What is interesting about Dr Matlou’s words is that although the earth has become a global village we still look at it too much from a western point of view. We invite him to have lunch with us and ask him to explain some more of what he meant with his questions. ‘We have to change our mindset and really exchange ideas on a global scale. If you ask me things can be made quite simple. Servant leadership is a good example. The most local interpretation of an organization is your family. And when you look at your family and consider the concept of servant leadership the best example is the mother in a home. That’s a leader with all characteristics mentioned and she delivers value through her children. To find solutions we have to look further than our own backyard. That is global thinking. Because, when you broaden your scope you will find all kinds of local answers, all over the world. The global challenges we face go beyond country borders and thanks to modern technology we can think off limits. We are global citizens tied to ideas, not to geography. Your passport is not the only thing you have. Your network allows you to become part of a different community, a community of ideas.’

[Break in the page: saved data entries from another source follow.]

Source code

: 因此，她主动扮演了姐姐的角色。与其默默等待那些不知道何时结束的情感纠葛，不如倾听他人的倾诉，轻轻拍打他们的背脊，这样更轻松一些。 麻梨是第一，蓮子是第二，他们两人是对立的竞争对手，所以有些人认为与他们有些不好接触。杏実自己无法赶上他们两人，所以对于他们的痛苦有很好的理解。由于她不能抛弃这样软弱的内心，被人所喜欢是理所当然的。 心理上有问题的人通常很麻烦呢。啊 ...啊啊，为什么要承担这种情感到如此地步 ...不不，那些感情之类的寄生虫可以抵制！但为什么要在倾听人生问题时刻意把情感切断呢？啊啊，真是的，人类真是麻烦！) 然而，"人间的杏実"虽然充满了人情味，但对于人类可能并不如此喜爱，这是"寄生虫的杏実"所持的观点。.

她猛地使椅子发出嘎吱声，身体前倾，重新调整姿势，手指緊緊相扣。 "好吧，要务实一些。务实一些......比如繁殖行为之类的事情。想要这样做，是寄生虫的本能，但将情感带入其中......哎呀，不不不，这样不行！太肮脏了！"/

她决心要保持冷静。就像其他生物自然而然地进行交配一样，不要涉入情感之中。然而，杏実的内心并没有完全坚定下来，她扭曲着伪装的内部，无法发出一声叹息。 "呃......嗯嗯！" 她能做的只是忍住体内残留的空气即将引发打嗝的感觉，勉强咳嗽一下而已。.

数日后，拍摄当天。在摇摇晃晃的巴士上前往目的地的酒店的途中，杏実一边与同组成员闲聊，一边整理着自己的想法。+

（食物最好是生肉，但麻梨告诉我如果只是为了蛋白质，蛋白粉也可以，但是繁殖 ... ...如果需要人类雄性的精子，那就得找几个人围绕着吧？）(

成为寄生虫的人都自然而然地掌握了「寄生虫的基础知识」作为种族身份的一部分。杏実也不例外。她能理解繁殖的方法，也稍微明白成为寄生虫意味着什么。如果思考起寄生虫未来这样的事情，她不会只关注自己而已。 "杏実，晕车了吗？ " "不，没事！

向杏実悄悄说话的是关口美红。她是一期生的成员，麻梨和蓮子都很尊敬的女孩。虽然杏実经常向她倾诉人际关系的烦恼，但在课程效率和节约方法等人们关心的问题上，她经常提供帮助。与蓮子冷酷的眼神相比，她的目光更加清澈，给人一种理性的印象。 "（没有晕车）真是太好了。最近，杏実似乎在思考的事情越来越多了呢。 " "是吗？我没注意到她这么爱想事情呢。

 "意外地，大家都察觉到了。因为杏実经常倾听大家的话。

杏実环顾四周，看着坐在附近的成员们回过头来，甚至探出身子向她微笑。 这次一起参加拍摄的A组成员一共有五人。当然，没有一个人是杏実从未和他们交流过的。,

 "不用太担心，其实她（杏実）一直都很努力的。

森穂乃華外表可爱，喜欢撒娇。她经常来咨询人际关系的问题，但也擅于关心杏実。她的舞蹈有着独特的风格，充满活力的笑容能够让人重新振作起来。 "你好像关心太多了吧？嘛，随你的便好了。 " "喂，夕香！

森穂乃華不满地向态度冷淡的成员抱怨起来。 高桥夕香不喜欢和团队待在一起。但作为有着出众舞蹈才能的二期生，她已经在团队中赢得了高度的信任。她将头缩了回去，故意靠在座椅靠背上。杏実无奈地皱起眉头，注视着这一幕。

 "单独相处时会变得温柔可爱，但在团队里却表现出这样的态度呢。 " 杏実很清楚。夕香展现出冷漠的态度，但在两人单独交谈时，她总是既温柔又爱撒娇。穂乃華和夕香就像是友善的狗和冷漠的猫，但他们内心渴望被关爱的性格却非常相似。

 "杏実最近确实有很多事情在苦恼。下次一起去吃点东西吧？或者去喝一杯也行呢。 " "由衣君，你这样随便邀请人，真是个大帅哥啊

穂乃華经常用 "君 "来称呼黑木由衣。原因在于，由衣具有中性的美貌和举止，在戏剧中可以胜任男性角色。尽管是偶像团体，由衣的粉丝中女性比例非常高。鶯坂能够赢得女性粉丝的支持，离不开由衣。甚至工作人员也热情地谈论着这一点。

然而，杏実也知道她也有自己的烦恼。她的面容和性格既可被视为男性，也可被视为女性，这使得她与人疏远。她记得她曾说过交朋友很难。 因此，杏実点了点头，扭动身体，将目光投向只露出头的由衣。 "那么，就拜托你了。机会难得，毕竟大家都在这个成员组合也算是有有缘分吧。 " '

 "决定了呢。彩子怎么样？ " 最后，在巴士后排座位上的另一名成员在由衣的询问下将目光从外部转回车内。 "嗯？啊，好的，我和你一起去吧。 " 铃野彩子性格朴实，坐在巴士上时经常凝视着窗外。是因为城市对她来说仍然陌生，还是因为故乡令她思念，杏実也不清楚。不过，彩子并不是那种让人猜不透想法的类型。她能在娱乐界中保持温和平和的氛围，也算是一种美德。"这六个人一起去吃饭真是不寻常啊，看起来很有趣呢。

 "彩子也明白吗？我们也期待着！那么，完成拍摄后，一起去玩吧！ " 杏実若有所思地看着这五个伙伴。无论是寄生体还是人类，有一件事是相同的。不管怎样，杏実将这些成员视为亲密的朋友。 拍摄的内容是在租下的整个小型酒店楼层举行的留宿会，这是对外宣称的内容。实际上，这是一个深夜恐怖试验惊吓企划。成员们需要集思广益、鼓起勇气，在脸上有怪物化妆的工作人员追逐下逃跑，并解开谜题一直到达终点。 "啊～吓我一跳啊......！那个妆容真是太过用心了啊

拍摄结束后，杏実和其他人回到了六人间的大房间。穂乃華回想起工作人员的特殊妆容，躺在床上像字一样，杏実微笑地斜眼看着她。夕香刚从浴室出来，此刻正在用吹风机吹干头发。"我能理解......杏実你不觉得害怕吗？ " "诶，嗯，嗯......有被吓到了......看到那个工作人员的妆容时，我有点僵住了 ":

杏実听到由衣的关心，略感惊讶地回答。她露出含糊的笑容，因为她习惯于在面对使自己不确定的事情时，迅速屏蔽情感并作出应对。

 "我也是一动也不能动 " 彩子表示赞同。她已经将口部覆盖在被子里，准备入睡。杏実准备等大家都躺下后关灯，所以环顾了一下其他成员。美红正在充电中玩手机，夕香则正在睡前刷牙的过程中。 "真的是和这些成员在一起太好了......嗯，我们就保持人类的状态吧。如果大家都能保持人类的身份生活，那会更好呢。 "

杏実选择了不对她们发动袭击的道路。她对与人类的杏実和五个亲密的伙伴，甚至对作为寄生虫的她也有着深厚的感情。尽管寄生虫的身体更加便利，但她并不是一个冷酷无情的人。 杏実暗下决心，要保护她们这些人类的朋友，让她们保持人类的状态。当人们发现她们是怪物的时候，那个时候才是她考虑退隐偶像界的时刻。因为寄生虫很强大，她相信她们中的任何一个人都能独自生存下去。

Later that day speaker Howard Dean, former Governor of Vermont and former President of the National Democratic Committee, backs up this idea: ‘Globalization shows results. Young people in the United States don’t make distinctions between race, religion or sexual preferences. They just run the world together. Barack Obama is a representative of these young Americans.’

Hillary Clinton once said ‘it takes a village to find solutions’. She must have meant the global village that hides the local answers. But, with a good network we can find them. And thanks to social media we can dig a lot faster.